Generally, any small business that employs 100 or fewer employees who earned at least $5,000 in the preceding year can establish a SIMPLE-IRA plan, provided the employer does not concurrently maintain any other employer-sponsored retirement plan. Once you know that your company can establish a SIMPLE-IRA plan, you need to determine employee eligibility.
Eligible employees include those who have earned at least $5,000 in compensation from the employer in any two preceding years (whether or not consecutive), and are reasonably expected to earn $5,000 during the current year.
While employers cannot make these eligibility requirements more restrictive, they can generally liberalize them to include more employees.
As an employer, you may be able to deduct any contributions you make on behalf of your plan participants from your business expenses.
As a participant, you and any eligible employees may elect to defer part of your salary and direct that money into an individual SIMPLE-IRA. Because these contributions are made before certain taxes are withheld, they actually reduce a contributing participant’s taxable income.
Any earnings within a SIMPLE-IRA enjoy tax-deferred growth until withdrawn.
Employers who want to establish a SIMPLE-IRA plan for the current tax year must set up the plan and notify employees by October 1 of the current tax year. (An exception applies for businesses which are established after October 1.)
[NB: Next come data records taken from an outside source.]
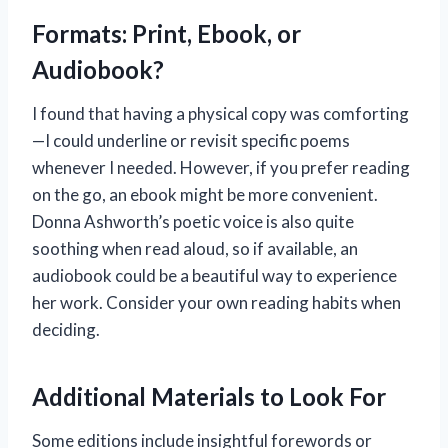
Formats: Print, Ebook, or
Audiobook?
I found that having a physical copy was comforting
—I could underline or revisit specific poems
whenever I needed. However, if you prefer reading
on the go, an ebook might be more convenient.
Donna Ashworth’s poetic voice is also quite
soothing when read aloud, so if available, an
audiobook could be a beautiful way to experience
her work. Consider your own reading habits when
deciding.
Additional Materials to Look For
Some editions include insightful forewords or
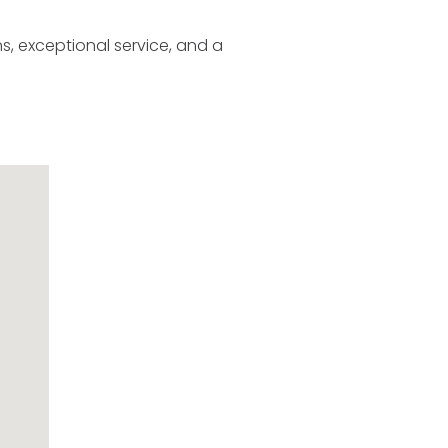
s, exceptional service, and a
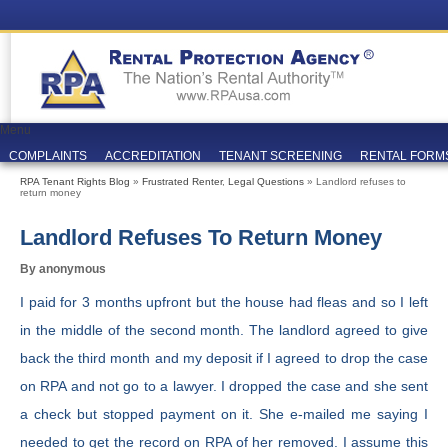
Menu
COMPLAINTS
ACCREDITATION
TENANT SCREENING
RENTAL FORM
RPA Tenant Rights Blog
»
Frustrated Renter
,
Legal Questions
» Landlord refuses to
return money
Landlord Refuses To Return Money
By anonymous
I paid for 3 months upfront but the house had fleas and so I left
in the middle of the second month. The landlord agreed to give
back the third month and my deposit if I agreed to drop the case
on RPA and not go to a lawyer. I dropped the case and she sent
a check but stopped payment on it. She e-mailed me saying I
needed to get the record on RPA of her removed. I assume this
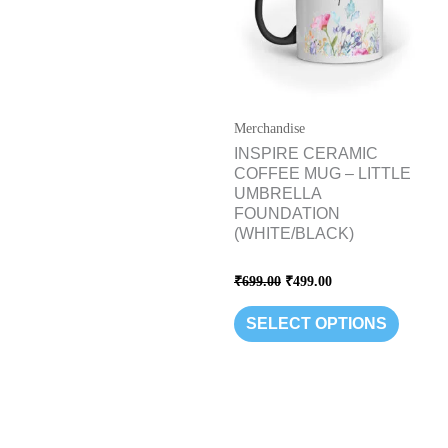
variants
The
options
may
be
Merchandise
chosen
INSPIRE CERAMIC
COFFEE MUG – LITTLE
on
UMBRELLA
the
FOUNDATION
product
(WHITE/BLACK)
page
Rated
₹
699.00
₹
499.00
0
out
of
SELECT OPTIONS
5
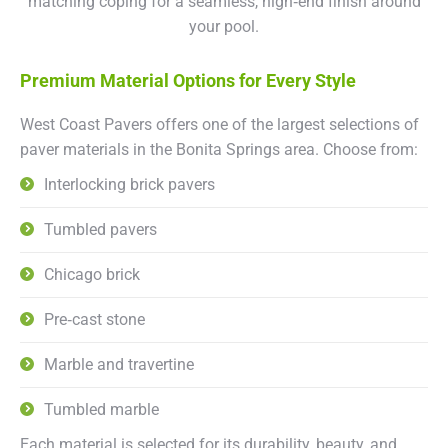
matching coping for a seamless, high‑end finish around
your pool.
Premium Material Options for Every Style
West Coast Pavers offers one of the largest selections of
paver materials in the Bonita Springs area. Choose from:
Interlocking brick pavers
Tumbled pavers
Chicago brick
Pre‑cast stone
Marble and travertine
Tumbled marble
Each material is selected for its durability, beauty, and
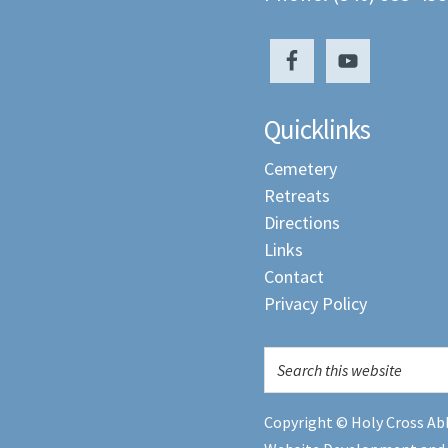
Quicklinks
Cemetery
Retreats
Directions
Links
Contact
Privacy Policy
Copyright © Holy Cross Abb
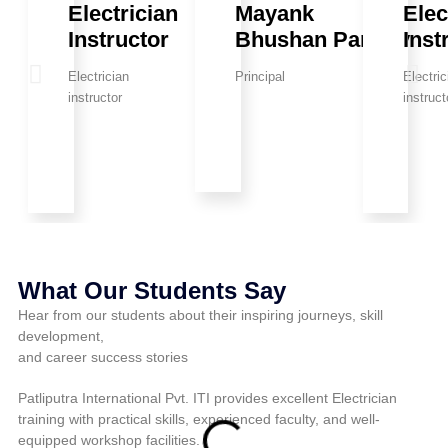
Electrician
Mayank
Elec
Instructor
Bhushan Pandey
Inst
Electrician
Principal
Electric
instructor
instruct
What Our Students Say
Hear from our students about their inspiring journeys, skill
development,
and career success stories
Patliputra International Pvt. ITI provides excellent Electrician
Pat
training with practical skills, experienced faculty, and well-
pra
equipped workshop facilities.
fo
- Employee contributions - Eligible employees can elect to contribute up to 100% of compensation (up to a maximum of $12,000 for the 2013 plan year) through salary reduction. (The amount elected by the employee may be expressed as a percentage of compensation or as a specific dollar amount.) Employees age 50 and over may make additional catch up contributions up to $2,500 (for 2013).
- Employer contributions - Employers can choose from two different contribution methods - and can even switch between these options each year, provided certain notification requirements are met:
- Matching option - requires employer to match each participant’s contributions dollar-for-dollar - up to 3% of compensation but no more than $12,000 for the 2013 plan year. This option also allows the employer to reduce the match to as little as 1% of each participant’s compensation for any two years in a five-year period.
- Non-elective contribution option - requires employers to contribute 2% of each eligible employee’s compensation each year - up to a maximum of $5,100 for 2013 regardless of whether the participant contributes or not (the maximum annual compensation on which contributions can be based is currently $255,000 for 2013).
Other Key Advantages
- Low cost and minimum administrative requirements
- No special plan-level tax reporting is required for the employer each year
- No discrimination testing required
- No need to track vesting, since all contributions are immediately 100% vested (which means each employee owns all of the assets in his or her SIMPLE-IRA immediately and can take these assets with them if leaving the company).